The World Health Organization has warned of “life-threatening” consequences and estimated that millions could leave their homes as a result, while the United States Ambassador to the United Nations, Linda Thomas-Greenfield, said Russian President Vladimir Putin was “clearly weaponising winter to inflict immense suffering on the Ukrainian people”.

The Russian president “will try to freeze the country into submission”, she said on Wednesday.

Russia denies attacks

Wednesday’s attacks disconnected three Ukrainian nuclear plants from the national grid and triggered blackouts in neighbouring Moldova, where the energy network is linked to Ukraine’s. Power was nearly entirely back on in ex-Soviet Moldova on Thursday.

All three nuclear facilities had been reconnected by Thursday morning, Ukraine’s energy ministry said.

Ihor Terekhov, the mayor of Ukraine’s second-largest city, Kharkiv, near the border with Russia, said water was being restored to homes.

- _EXERCISE AIM_: Render into French this sentence from the passage on the attacks on Ukraine's power grid: "All three nuclear facilities had been reconnected by Thursday morning, Ukraine's energy ministry said."

- _SUPPLIED MATERIAL_:
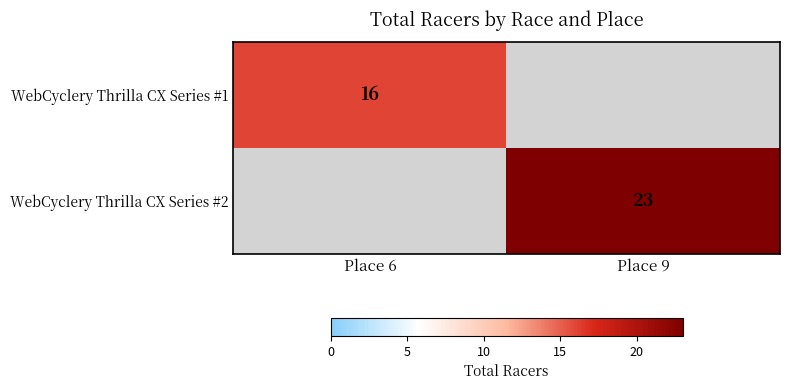

The WebCyclery Thrilla CX Series #2 series shows 34 at Place 9. True or false?

False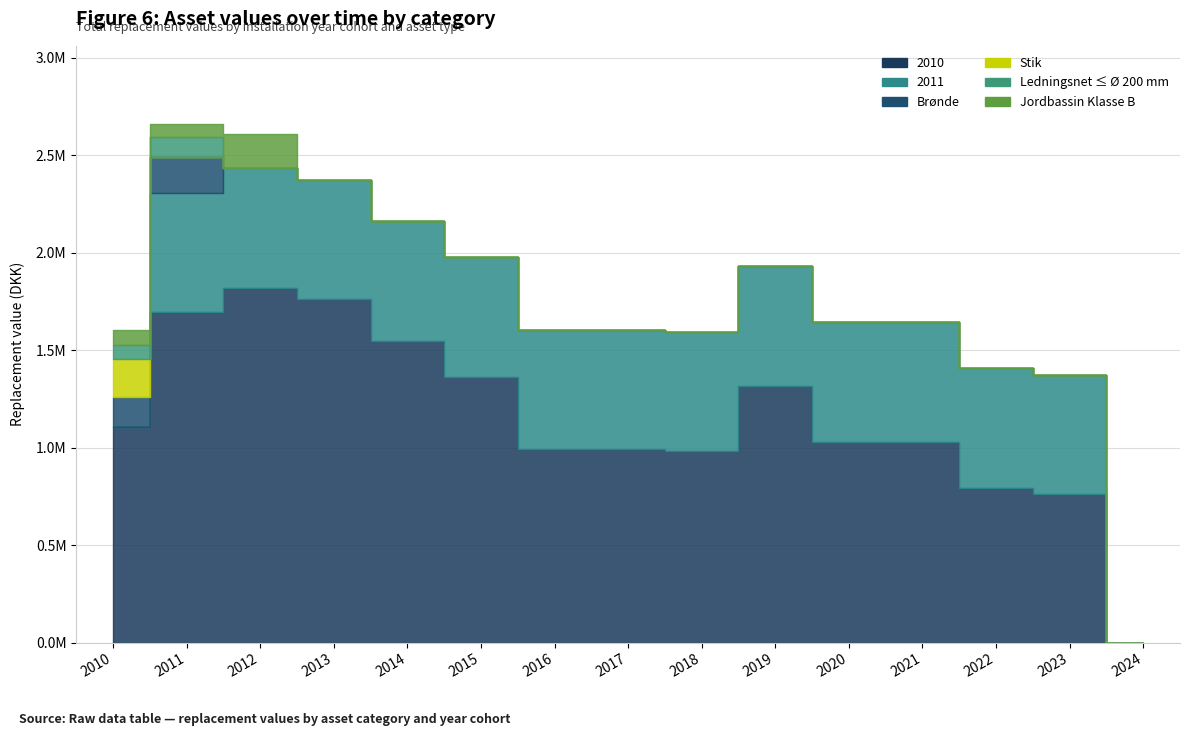

Which series has the largest total across all categories?

2010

- _TASK SOLUTION_: Les trois installations nucléaires avaient toutes été reconnectées dès jeudi matin, a indiqué le ministère ukrainien de l'Énergie.